Although the ongoing repeal-and-replace debate over the Affordable Care Act has taken up most of the attention in Washington, D.C., drug pricing and access also are on the radar in Congress. DBN rounds up six of the bills under consideration and how they are being received.

(1) The Improving Transparency and Accuracy in Medicare Part D Spending Act (H.R. 1083/S. 413) would amend Title XVIII (Medicare) of the Social Security Act to prohibit Medicare Prescription Drug Plan sponsors from retroactively reducing payment on clean claims submitted by pharmacies. The National Community Pharmacists Association (NCPA) says this bill would force PBMs to apply Direct and Indirect Remuneration (DIR) fees at the point of sale. As a result, beneficiaries’ out-of-pocket costs would not increase and pharmacies’ viability would not be threatened by the delayed timing and undetermined amount of these PBM clawbacks. The Pharmaceutical Care Management Association (PCMA) responds that the bill would raise Part D premiums and federal government costs by hobbling the use of DIR fees. Even though the bill might increase drugstore profits, it would raise premiums for beneficiaries and increase costs for taxpayers, according to PCMA.

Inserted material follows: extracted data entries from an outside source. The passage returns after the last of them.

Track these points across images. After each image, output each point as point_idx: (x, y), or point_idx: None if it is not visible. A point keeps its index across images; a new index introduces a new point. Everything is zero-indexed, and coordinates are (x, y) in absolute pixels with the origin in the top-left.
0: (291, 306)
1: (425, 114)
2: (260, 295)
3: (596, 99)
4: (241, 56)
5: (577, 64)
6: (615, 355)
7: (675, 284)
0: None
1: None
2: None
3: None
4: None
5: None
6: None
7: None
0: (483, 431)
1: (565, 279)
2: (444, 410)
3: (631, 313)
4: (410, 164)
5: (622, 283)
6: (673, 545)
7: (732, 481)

(2) The Pharmacy and Medically Underserved Areas Enhancement Act (H. R. 592/S. 109) would allow pharmacists to provide services to underserved Medicare Part B beneficiaries, subject to state scope of practice laws, according to the National Association of Chain Drug Stores (NACDS). NACDS says it endorses the bill because providing these services would be key in helping to lower health care costs, increase patient access and improve health care quality.

(3) The Prescription Drug Price Transparency Act (H.R. 1316) would codify, strengthen and extend current Part D maximum allowable costs (MAC) disclosure requirements for generic prescription drug reimbursements to TRICARE and the Federal Employee Health Benefits Program, NCPA says. It adds that the bill would put an end to hidden MAC lists that PBMs use to overcharge federal health programs while paying much lower reimbursement rates to independent community pharmacies. This legislation has bipartisan support and similar laws have been “overwhelmingly enacted in 33 states,” according to NCPA. The Community Oncology Alliance (COA) endorses the bill. “PBMs have been abusing patients, pharmacies, and taxpayer in the shadows of our health care system for far too long. The result has been rising drug prices and an unnecessary layer of bureaucracy that has a very real — and sometimes dangerous — impact on patient care,” said Ted Okon, executive director of COA, in a statement. “If passed, the Prescription Drug Price Transparency Act, and other legislation like it, will finally help curb PBM abuses. Increasing PBM transparency and fees will also finally move our country closer to solving rising drug costs.”

(4) The Ensuring Seniors Access to Local Pharmacies Act (H.R. 1939/S. 1044) would allow pharmacies in medically underserved areas to participate in Part D preferred pharmacy networks if they accept the contract terms and conditions that other in-network providers operate under, says NCPA, and as a result, beneficiaries would have greater access to discounted copays. “Those opposed to greater access for seniors to copay discounts will claim that S. 1044/H.R. 1939 would spell the end of ‘preferred pharmacy’ drug plans. They’re wrong. This legislation simply increases choice for patients and competition among pharmacies,” NCPA says. PCMA argues that eliminating popular preferred pharmacy plans in Medicare with so-called “any willing pharmacy” mandates would increase spending by $21 billion over 10 years. PCMA says it bases its opinion on a 2014 Federal Trade Commission letter to CMS warning that requiring prescription drug plans to contract with any willing pharmacy would reduce the ability of plans to obtain price discounts and would impair the ability of prescription drug plans to negotiate the best prices with pharmacies.

(5) The Pharmaceutical Information Exchange Act (H.R. 2026) would expand the ability of drug and device companies to share clinical and financial data with payers prior to FDA approval. The bill is supported by America’s Health Insurance Plans and the Academy of Managed Care Pharmacy (AMCP) (DBN 7/14/17, p. 8).

(6) The Creating and Restoring Equal Access To Equivalent Samples (CREATES) Act of 2017 (H.R. 2212), currently in subcommittee review, has bipartisan support. According to AMCP, generic manufacturers need samples from brand manufacturers in order to complete the FDA application process for a generic equivalent of the brand drug. Some brand manufacturers have been using the Risk Evaluation and Mitigation Strategies (REMS) program as a way to deny and/or delay providing samples to the generic companies. Without the samples, those companies cannot file an application for approval. Supporters of the legislation believe that it will stop this abuse of the REMS program, increase the ability of generic companies to offer an alternative to more expensive brand medications and thereby increase access for patients to more affordable generic and biosimilar medications, AMCP says.